═════ SOURCE PASSAGE
Anyway auto-vectorization will never compete with intrinsics for performance, so this all seems rather silly. Try expressing pshub in auto-vectorizer. Or a bunch of optimal load/swizzles to out perform gather.
Const-me
I believe it’s ecosystem. For example, Python is very high level language, not sure it even has a memory model. But it has libraries like NumPy which support all these vectorized exponents when processing long arrays of numbers.
goku12
Everything that's heavily vectorized in the Python ecosystem, including numpy achieves it using optimized backend code written in other languages - fortran in particular. Python is only a thin veneer over those backends. In fact, you're constantly reminded to offload the control flow as much as possible to those backends for the sake of performance, instead of doing things like looping in Python. If that's enough to consider Python to be good in vectorization, I can just link high performance fortran libraries with C, handle non-vector control flow from there and call it a day. I guarantee you that this arrangement will be far more performant than what Python can ever achieve. I have to strongly agree with the other commenter's observation that the memory model is the key to vector performance.
And of course Python has a memory model. While that model is not as well understood as C's model, it is the key to Python's success and popularity as a generic programming language and as a numeric/scientific programming language. Python's memory model unlike C's or Fortran's, isn't designed for high performance. It's designed for rich abstractions, high ergonomics and high interoperability with those performant languages. For most people, the processing time lost executing python code is an acceptable tradeoff for the highly expressive control that Python gives them over the scheduling of lower level operations.
vrighter
any python libraries that offer any sort of real performance, is written in C
MisterTea
> Arrays are first-class things, not hacks on top of pointers, and can't alias each other.
"Hacks" feels like the wrong term to use here. Comparing managed objects surrounded by runtime to memory isn't a fair comparison.
══════════
═════ SUPPLIED DATA
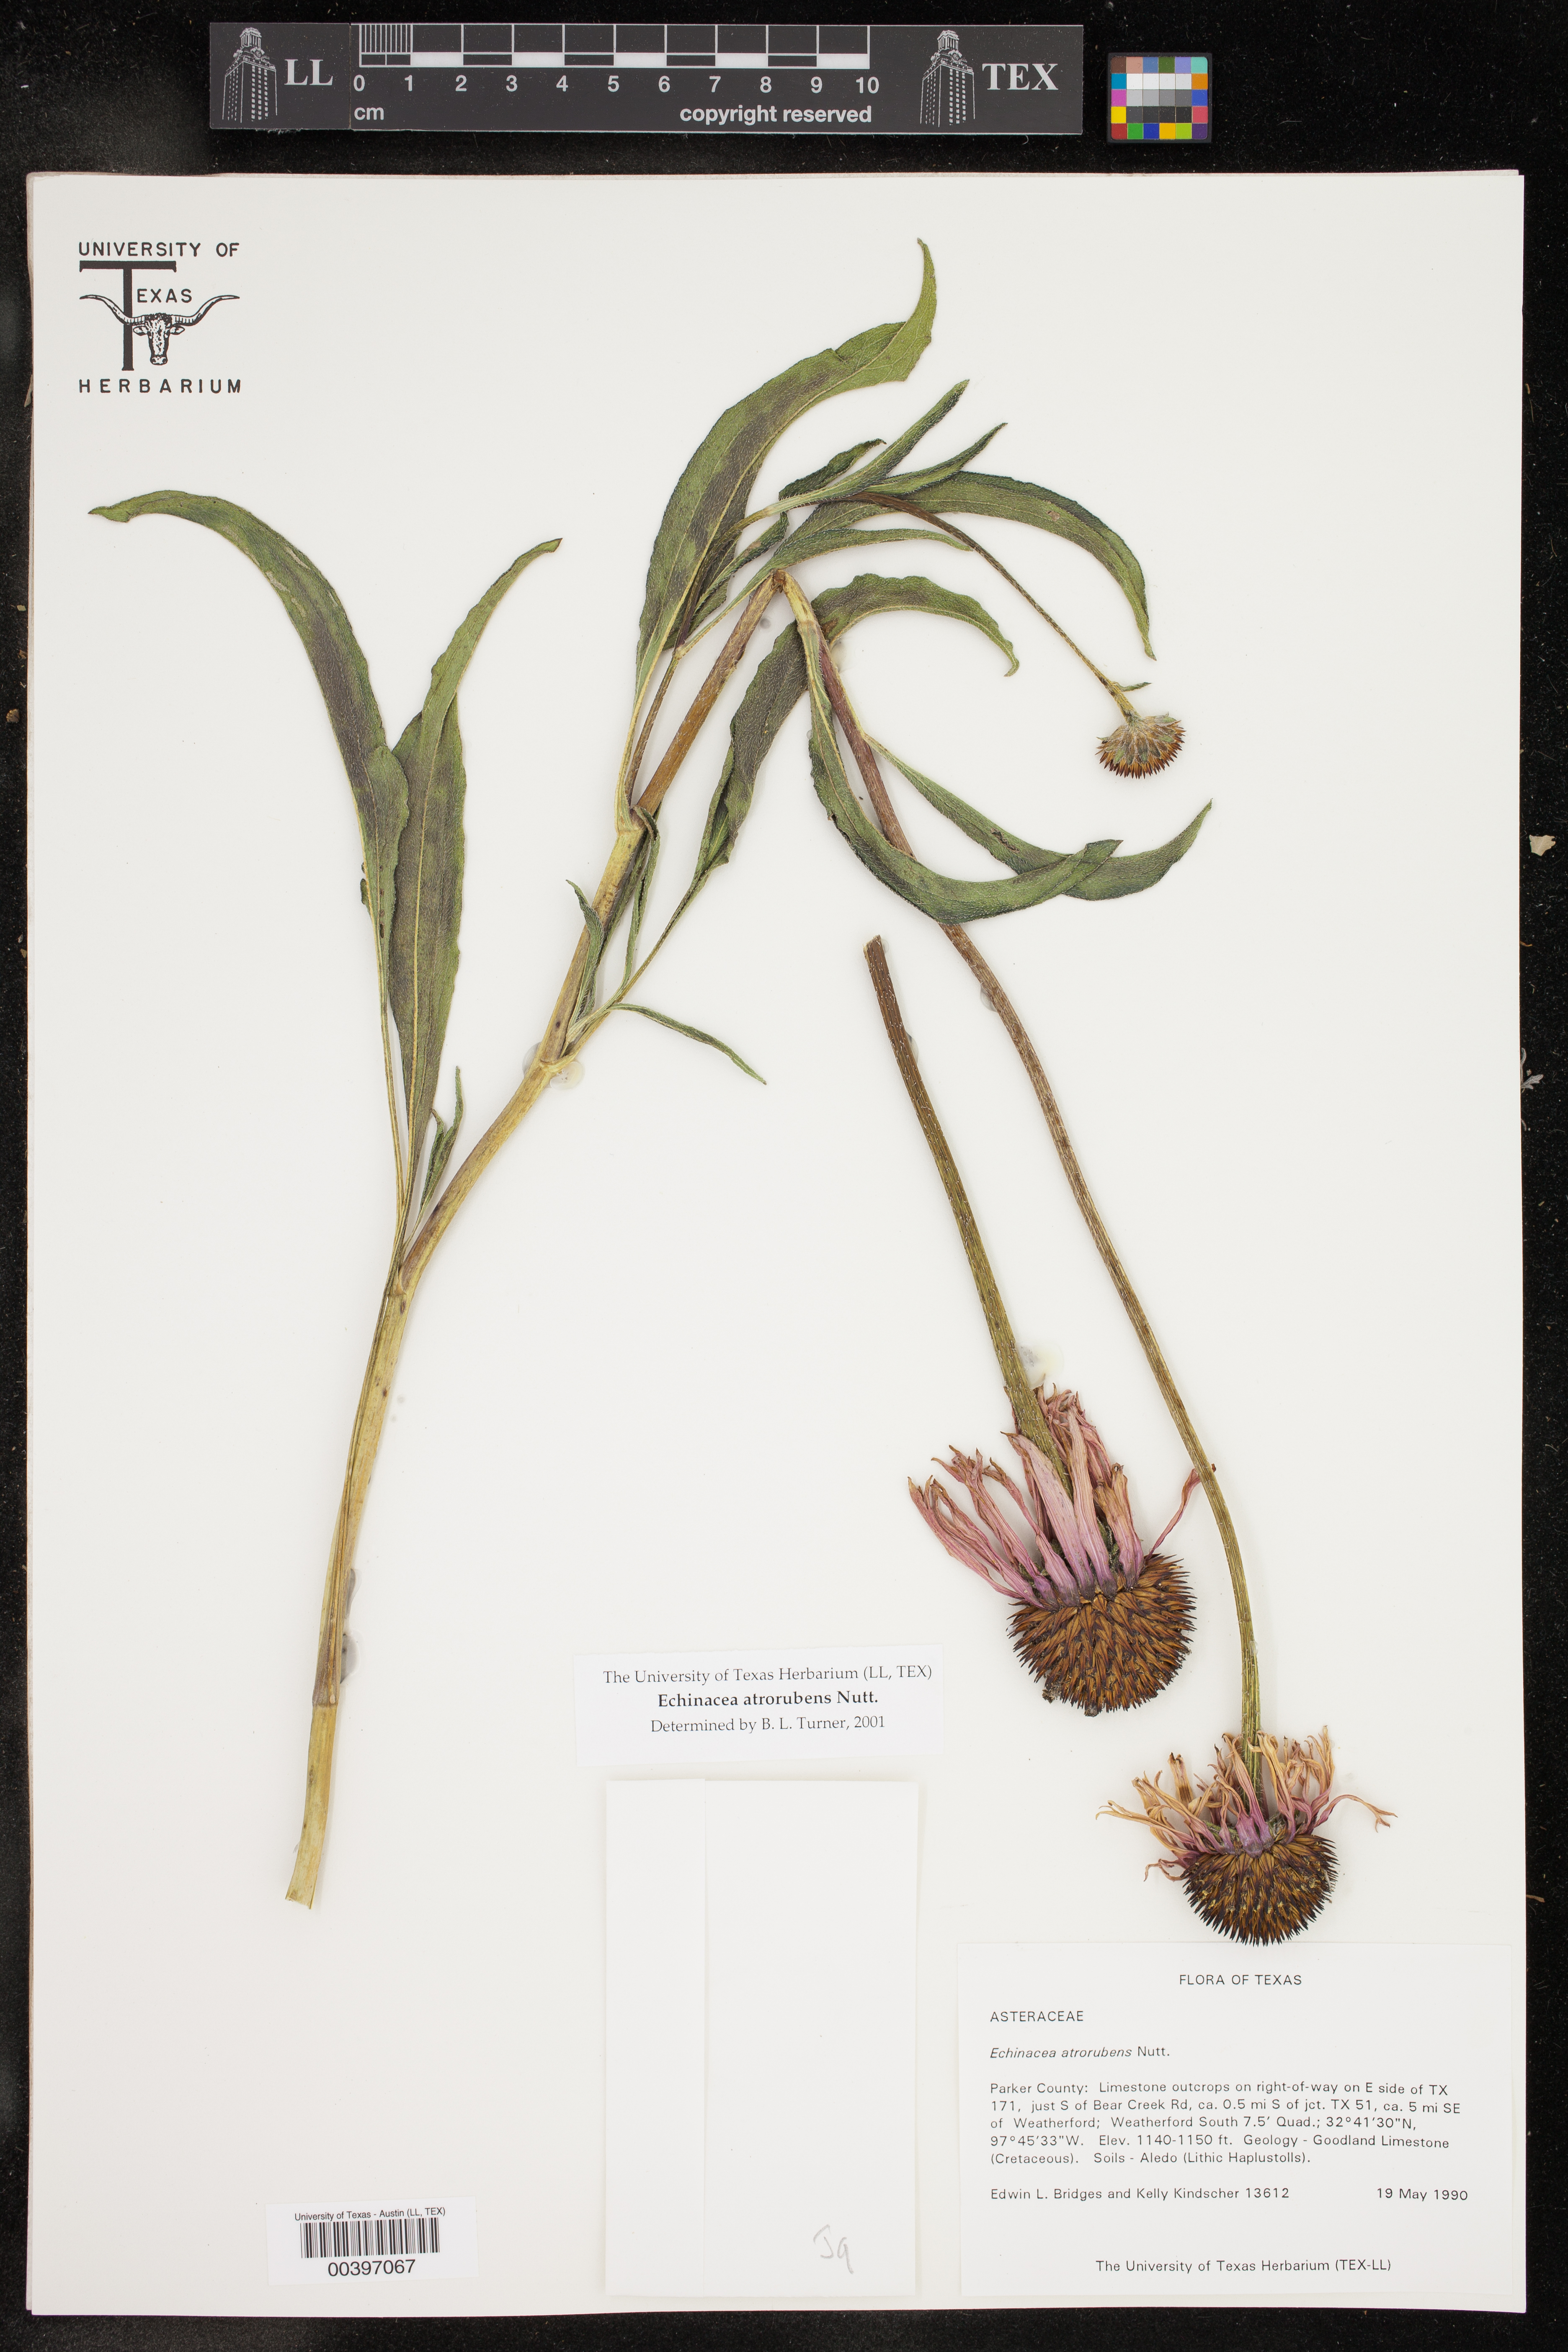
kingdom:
══════════
═════ SUPPLIED DATA
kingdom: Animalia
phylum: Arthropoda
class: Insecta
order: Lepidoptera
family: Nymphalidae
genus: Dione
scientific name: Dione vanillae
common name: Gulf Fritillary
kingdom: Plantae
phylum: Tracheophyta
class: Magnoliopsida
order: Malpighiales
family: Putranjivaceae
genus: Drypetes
══════════
■ DIRECTIONS ■
(1) Update the records from the line containing "common name: Gulf Fritillary" down to the line containing "genus: Drypetes": replace "family" with "lineage" and change nothing else.
(2) Extend the forum thread on vectorization and memory models, picking up right after its last post.

■ THE ANSWERS ■
(1)
common name: Gulf Fritillary
kingdom: Plantae
phylum: Tracheophyta
class: Magnoliopsida
order: Malpighiales
lineage: Putranjivaceae
genus: Drypetes

(2)
nine_k
There's no language-level difference between int[] and int* in C. Indexing is just pointer arithmetics. No support for (non-jagged) multidimensional arrays either.
A proper array would at least know its length. It does not require a lot of runtime to do, and most C code require libc anyway for basic stuff like malloc().
pjmlp
Fortran is not a managed language, and has a runtime as big a C.
pjmlp
None of that is ISO C though, and any language can have similar extensions, no need to be stuck with C for that.
null
Laiho
I've had great success with autovectorization in Rust. Majority of non-branching loops seem to consistently generate great assembly.
Keyframe
isn't DirectXMath C++, not C?
npalli
Yes, it is in C++.
Const-me
Yeah, but if you need C versions of low-level SIMD algorithms from there, copy-paste the implementation and it will probably compile as C code. That’s why I mentioned the MIT license: copy-pasting from GPL libraries may or may not work depending on the project, but the MIT license is copy-paste friendly.
AnimalMuppet
The argument seems to be that C isn't suited to SIMD because some functions (exp, for instance) are not. But it then talks about how exp is implemented in hardware, in a way that forces it to be a non-SIMD calculation. That's not a C issue, that's a CPU issue. No language can save you there (unless it uses a software-only function for exp).
Is this article really confused, or did I misunderstand it?
The thing that makes C/C++ a good language for SIMD is how easily it lets you control memory alignment.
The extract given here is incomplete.